My main question is I am now working out of a small darkroom in my house and is fixer 2 really important?


----------



## ann (Aug 20, 2014)

_it can be helpful, however, you can also count the number of prints that go through the fixer (based on paper size) and then switch out.  Check the ratio directions for which fixer your using._


----------



## LongRoom (Aug 20, 2014)

Ok thank you! So as long as I keep my fixer strong there is no need for fixer 2?


----------



## terri (Aug 20, 2014)

That is personal preference.   A lot of people use 2 fixers.   But like Ann said, check the manufacturer guidelines that will come with the product you purchase, and based on the # of prints you put through it (depending on paper size) let that be your guide.    There is also hypo check, the drop into the fixer to see if there is a cloudy reaction - BUT from what I've read, this can sometimes be an indicator that the fixer was exhausted before giving the reaction, so it's not the best way to make a decision. 

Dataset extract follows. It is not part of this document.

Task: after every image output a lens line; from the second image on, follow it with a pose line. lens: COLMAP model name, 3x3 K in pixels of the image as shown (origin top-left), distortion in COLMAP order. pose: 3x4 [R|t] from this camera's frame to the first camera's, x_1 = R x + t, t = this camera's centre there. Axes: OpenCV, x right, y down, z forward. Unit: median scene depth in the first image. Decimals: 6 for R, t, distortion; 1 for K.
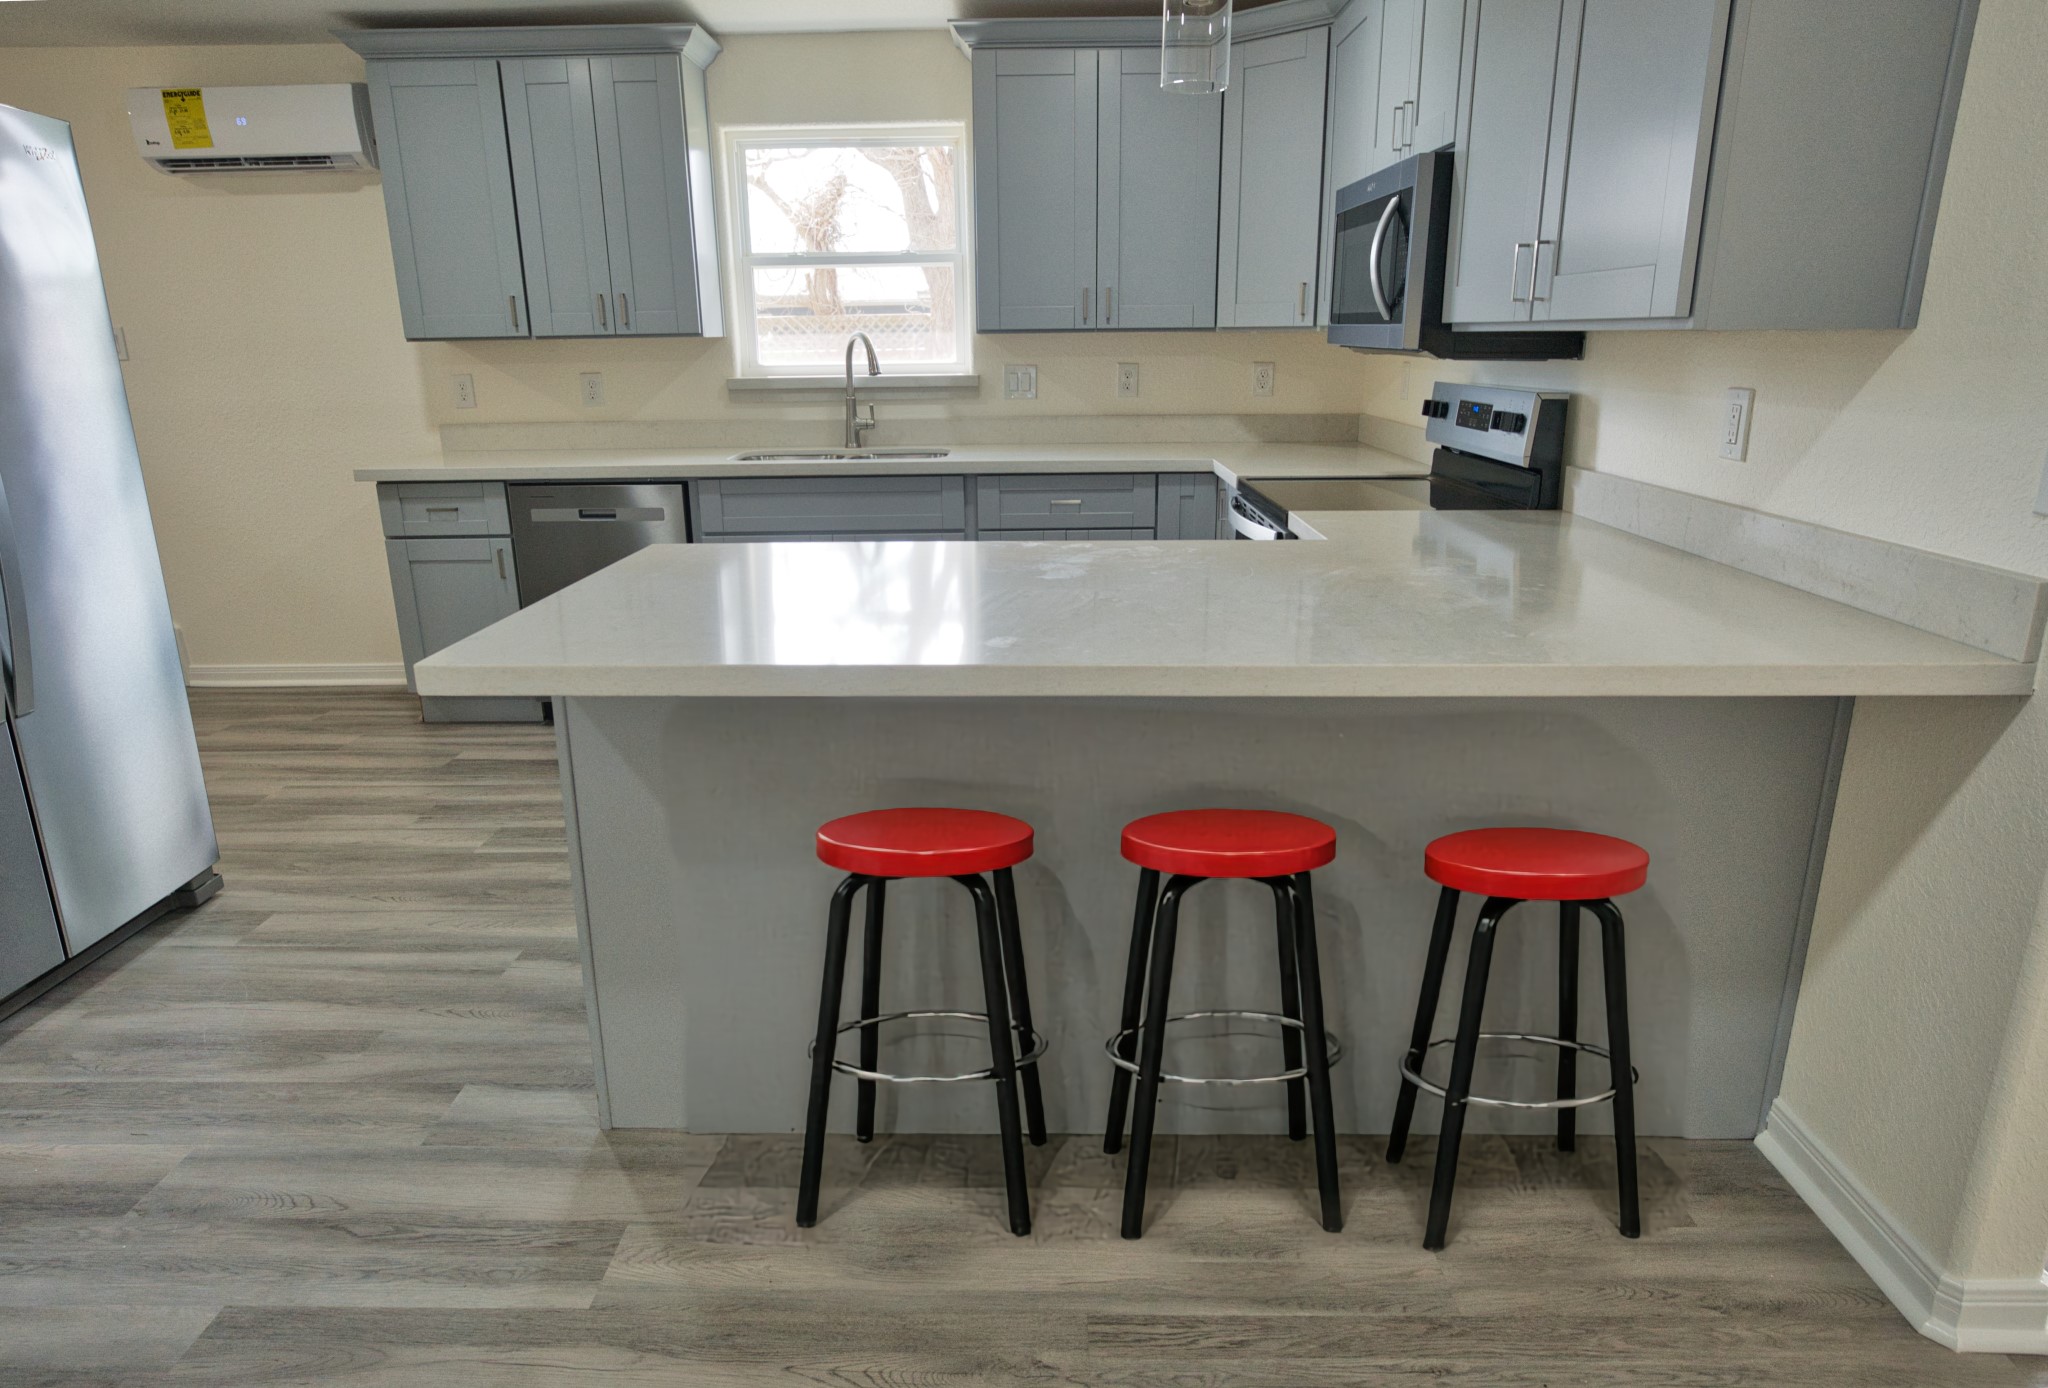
lens RADIAL K [[1223.0, 0, 1024.0], [0, 1223.0, 694.0], [0, 0, 1]] dist [-0.036101, 0.027764]
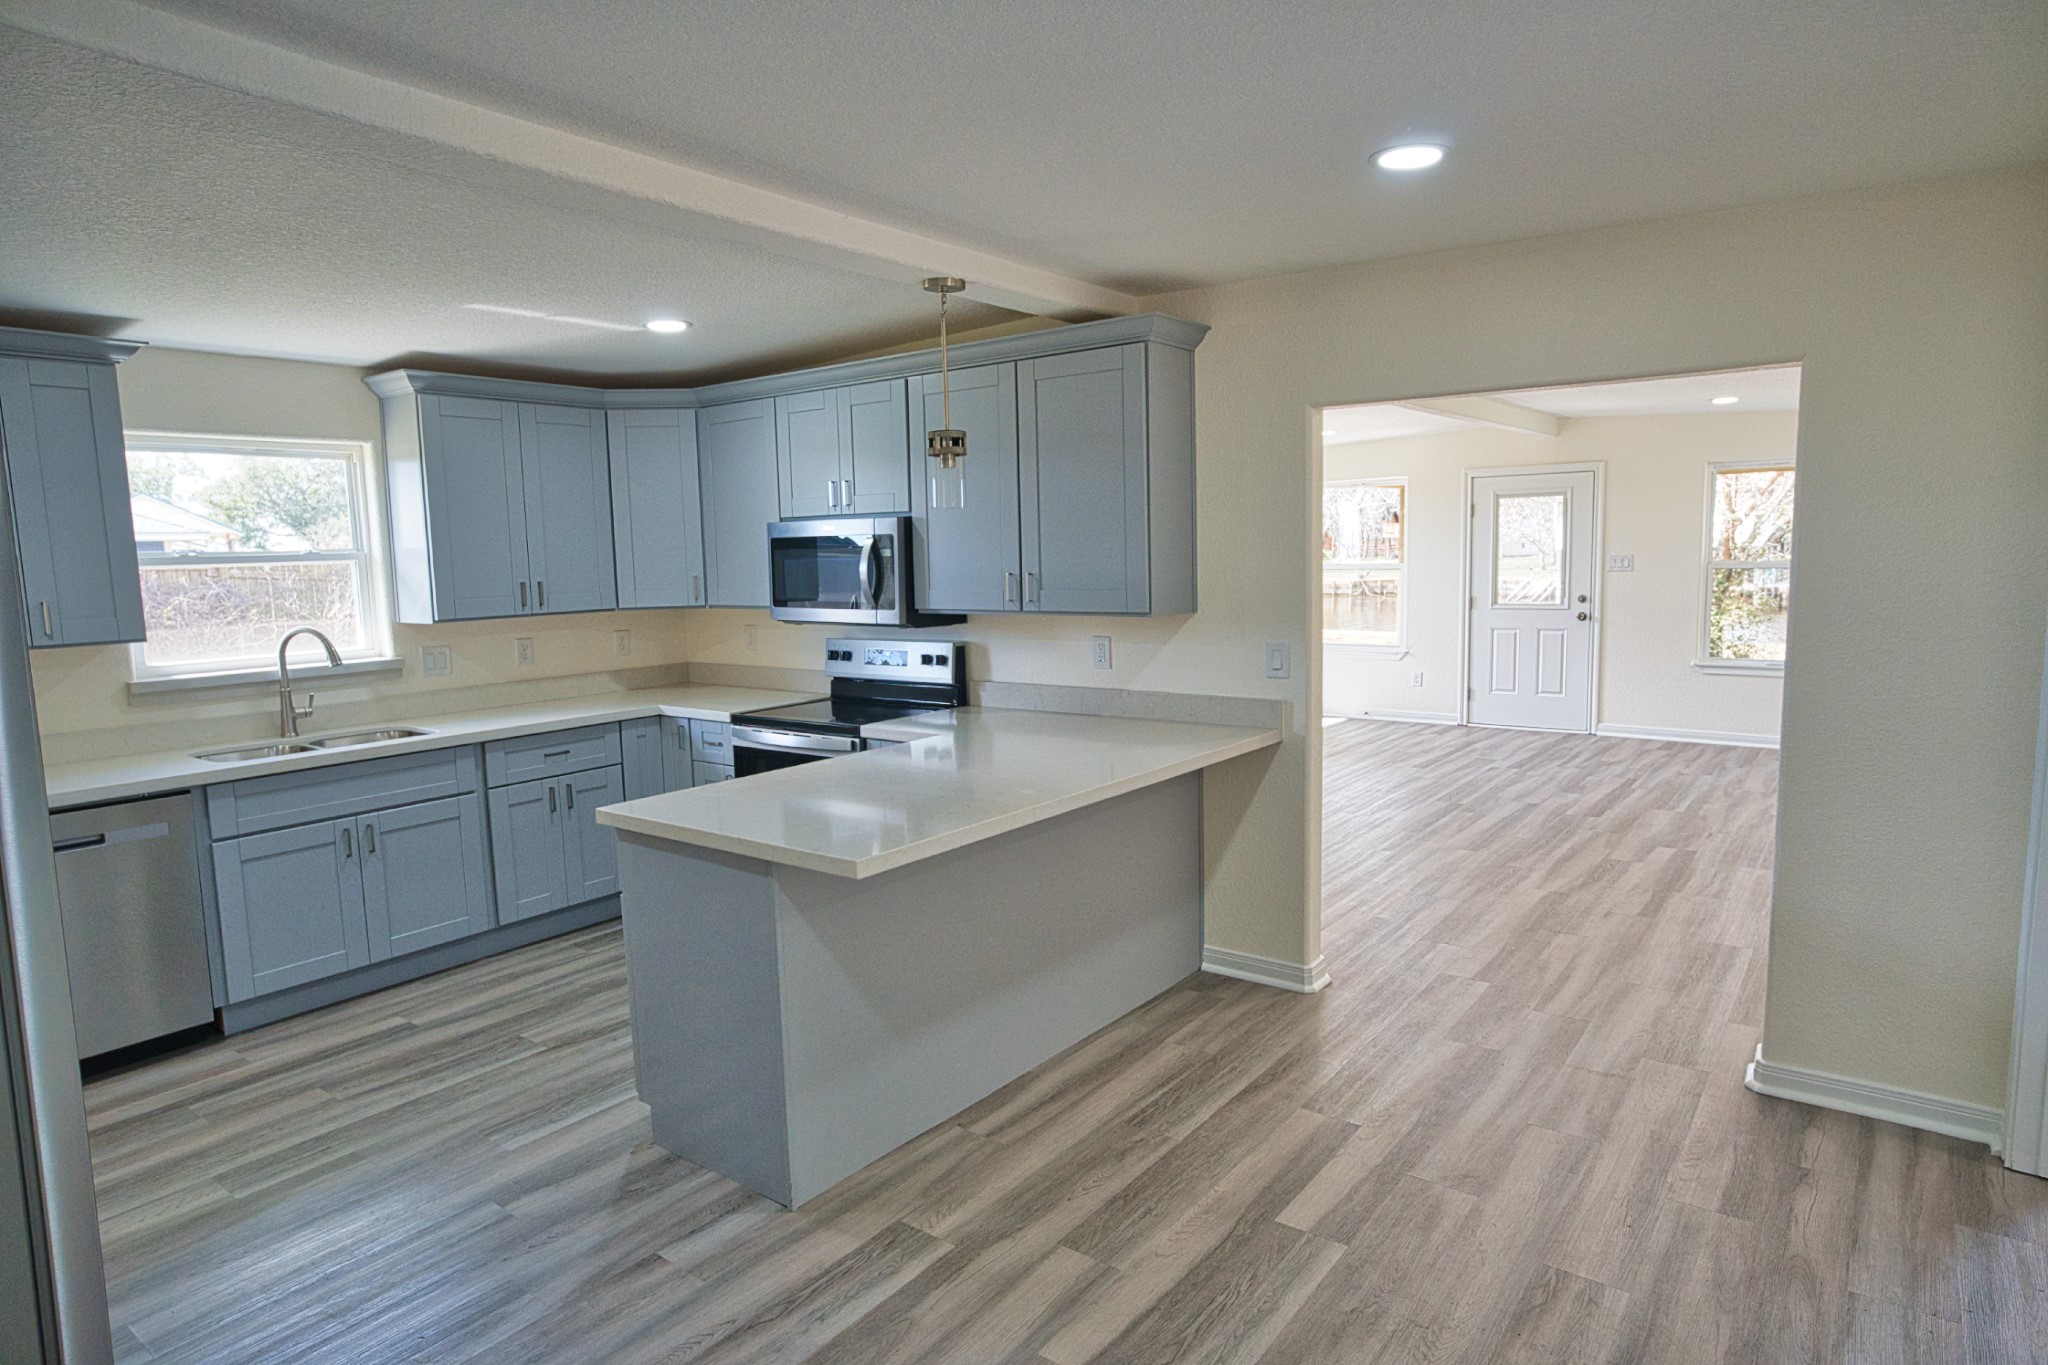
lens RADIAL K [[1167.7, 0, 1024.0], [0, 1167.7, 682.5], [0, 0, 1]] dist [-0.021440, 0.003346]
pose [[0.589704, -0.097554, 0.801706, -0.818203], [0.244296, 0.967721, -0.061939, -0.053287], [-0.769785, 0.232379, 0.594501, -0.086277]]
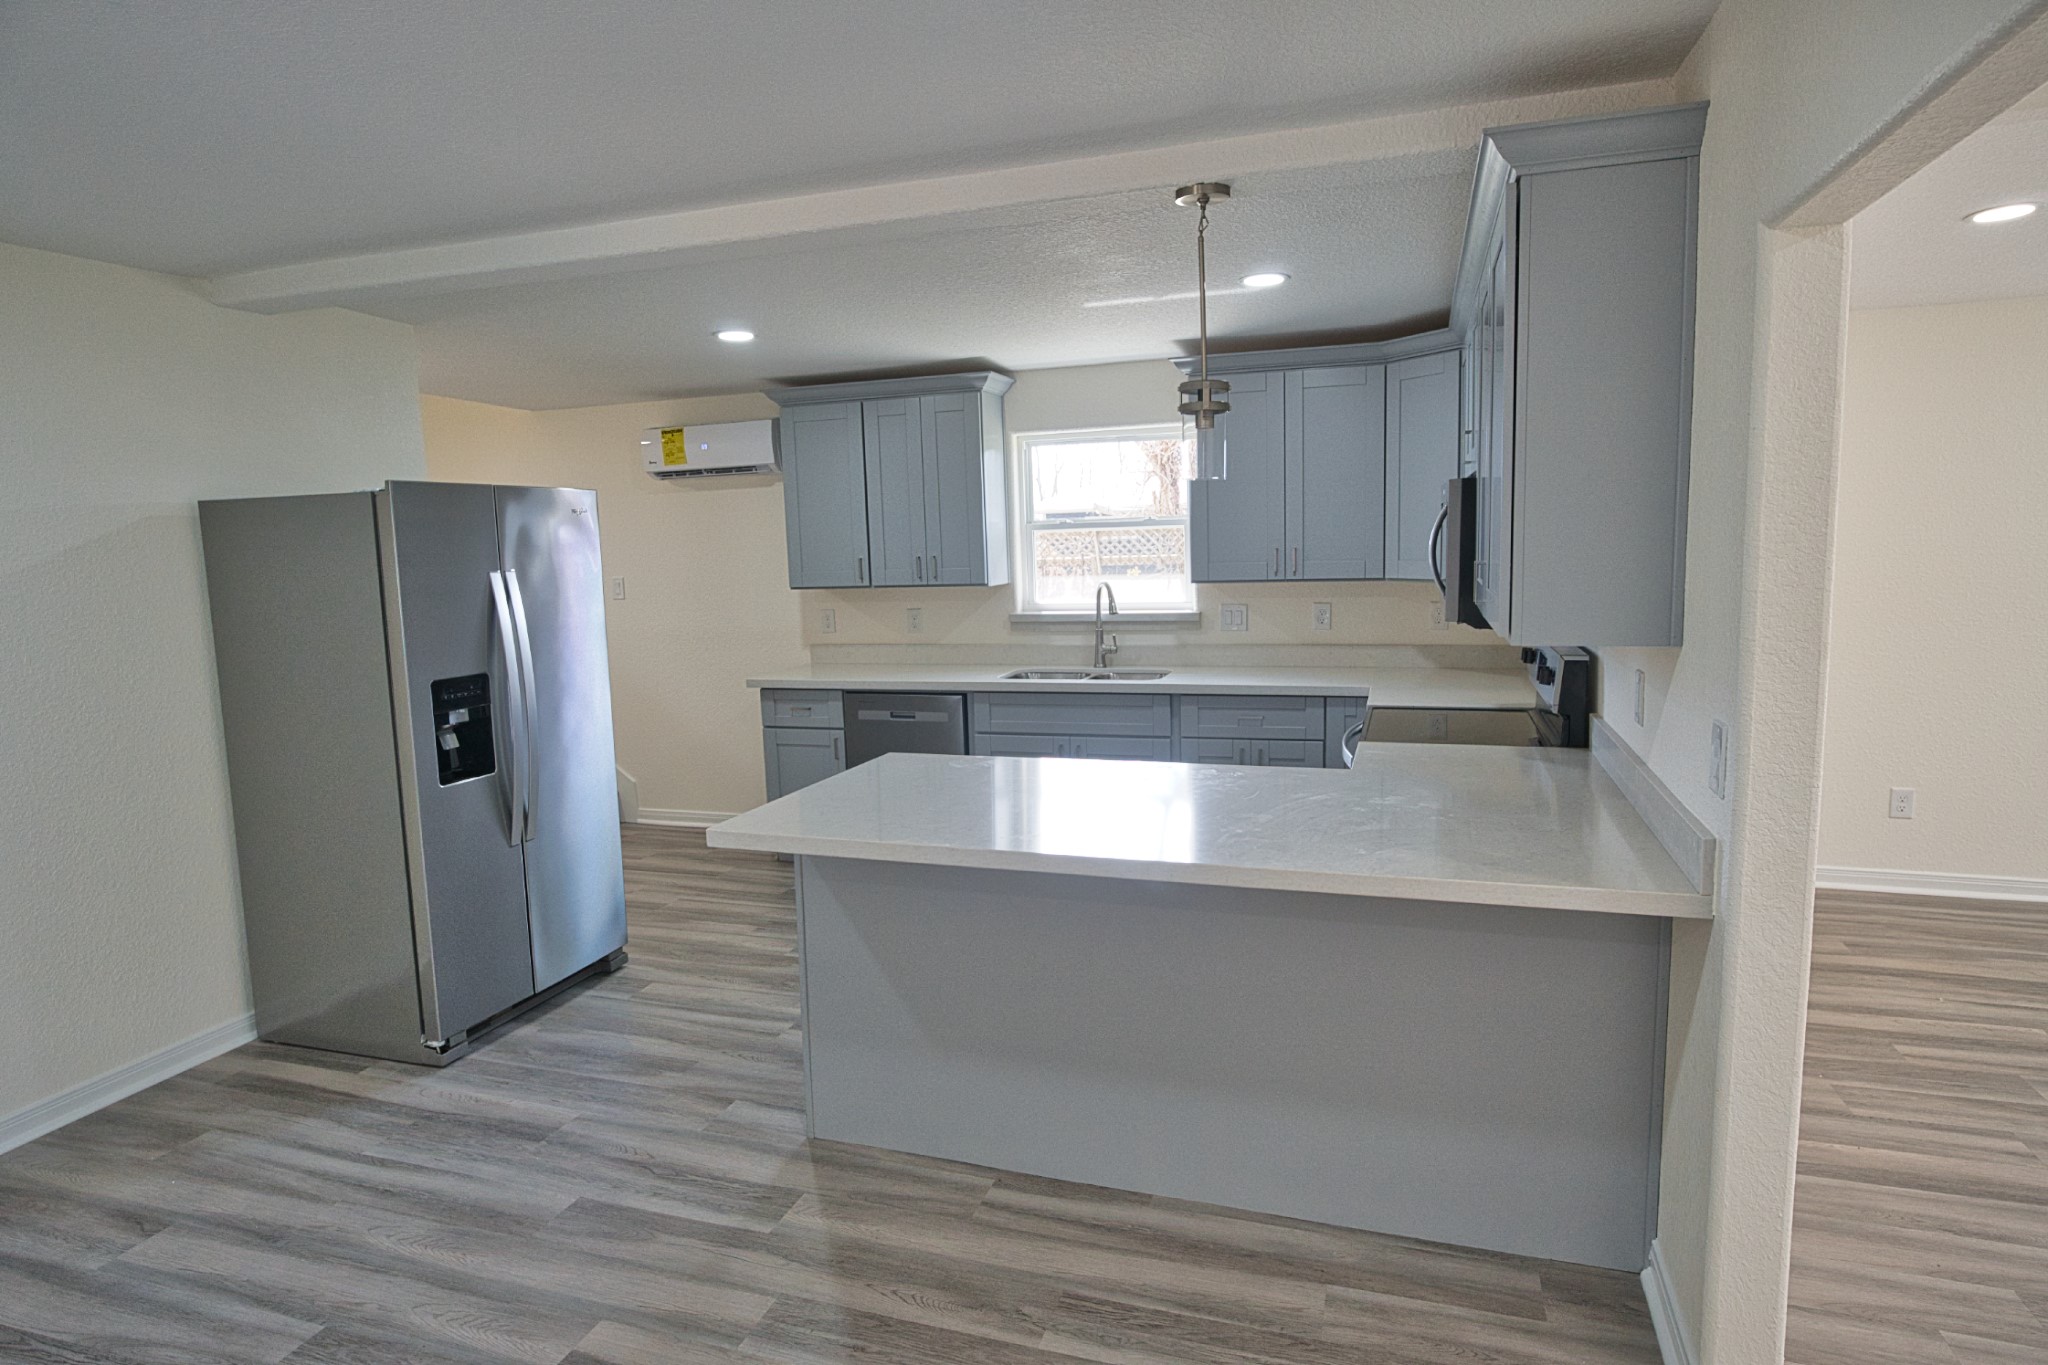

Paying attention to the number of prints you've put through it, and going by manufacturer guidelines is your best bet.


----------



## timor (Aug 21, 2014)

LongRoom said:


> Ok thank you! So as long as I keep my fixer strong there is no need for fixer 2?


Don't overdo. Too strong fixer may actually impede good wash. Especially with later prints. Use rather normal dilution and change more often, before it becomes tired.


----------



## mkoller (Jan 23, 2015)

If you are fixing for archival permanence it is recommended. Not required.  you will get more milage out of a 2 bath regimen.  Make sure you monitor the silver levels in the fixer if you need "archival processing." the easiest way is the dip strips that tell you the silver content and the ph.


----------